— Recorded data —
%%

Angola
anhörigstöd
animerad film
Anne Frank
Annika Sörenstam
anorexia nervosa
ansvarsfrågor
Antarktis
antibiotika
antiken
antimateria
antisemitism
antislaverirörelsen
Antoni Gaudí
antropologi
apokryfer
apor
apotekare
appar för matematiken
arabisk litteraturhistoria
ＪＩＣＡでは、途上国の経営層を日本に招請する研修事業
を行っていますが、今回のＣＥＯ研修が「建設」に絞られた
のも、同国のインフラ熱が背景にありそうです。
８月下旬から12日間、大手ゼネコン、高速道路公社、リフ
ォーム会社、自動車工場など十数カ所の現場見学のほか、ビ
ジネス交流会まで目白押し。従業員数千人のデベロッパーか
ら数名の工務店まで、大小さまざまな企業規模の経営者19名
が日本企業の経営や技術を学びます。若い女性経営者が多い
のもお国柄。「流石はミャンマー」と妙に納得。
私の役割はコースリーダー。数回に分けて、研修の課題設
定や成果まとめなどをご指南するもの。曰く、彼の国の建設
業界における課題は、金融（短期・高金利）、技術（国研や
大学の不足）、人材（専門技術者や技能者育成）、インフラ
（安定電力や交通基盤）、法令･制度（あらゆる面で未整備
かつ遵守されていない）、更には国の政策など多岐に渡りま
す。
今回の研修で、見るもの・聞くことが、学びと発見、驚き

%%
%%

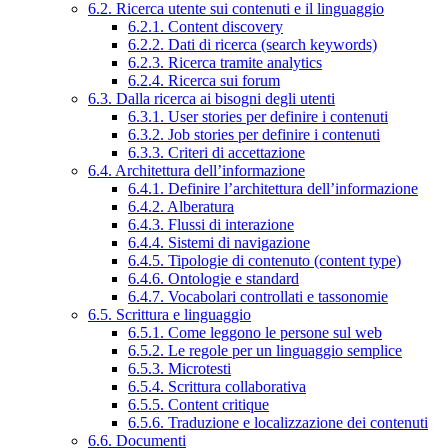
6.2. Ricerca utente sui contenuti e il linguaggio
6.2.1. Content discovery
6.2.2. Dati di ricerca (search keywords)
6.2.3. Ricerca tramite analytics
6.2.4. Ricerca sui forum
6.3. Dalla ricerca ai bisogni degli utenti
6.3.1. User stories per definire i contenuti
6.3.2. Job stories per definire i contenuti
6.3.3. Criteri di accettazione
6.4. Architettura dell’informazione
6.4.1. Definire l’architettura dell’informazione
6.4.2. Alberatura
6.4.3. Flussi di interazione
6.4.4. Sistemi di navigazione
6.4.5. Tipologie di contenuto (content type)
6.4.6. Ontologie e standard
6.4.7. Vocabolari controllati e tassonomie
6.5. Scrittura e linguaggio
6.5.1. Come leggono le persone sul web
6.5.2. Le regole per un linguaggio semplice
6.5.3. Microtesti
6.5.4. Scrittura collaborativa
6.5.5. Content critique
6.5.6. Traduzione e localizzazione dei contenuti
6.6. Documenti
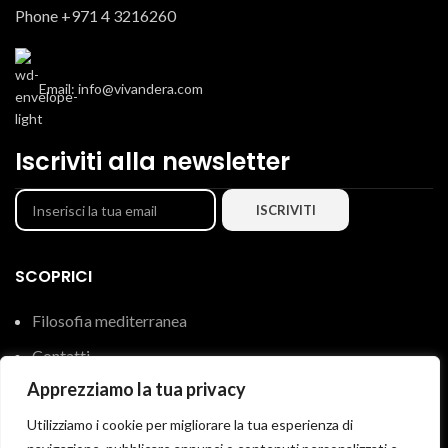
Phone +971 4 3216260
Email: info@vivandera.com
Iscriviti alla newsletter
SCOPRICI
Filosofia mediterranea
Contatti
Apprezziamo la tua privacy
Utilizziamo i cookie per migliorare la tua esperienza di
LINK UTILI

%%
%%

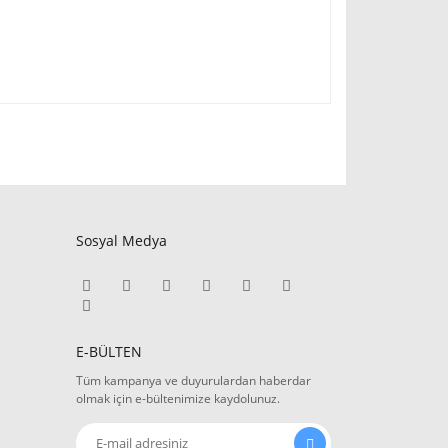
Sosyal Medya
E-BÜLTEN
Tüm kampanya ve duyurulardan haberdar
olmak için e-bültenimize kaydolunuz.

%%

— Exercise —
Find the string "Scrittura" in the listing and copy every line in which it occurs.

— Answer box —
6.5. Scrittura e linguaggio
6.5.4. Scrittura collaborativa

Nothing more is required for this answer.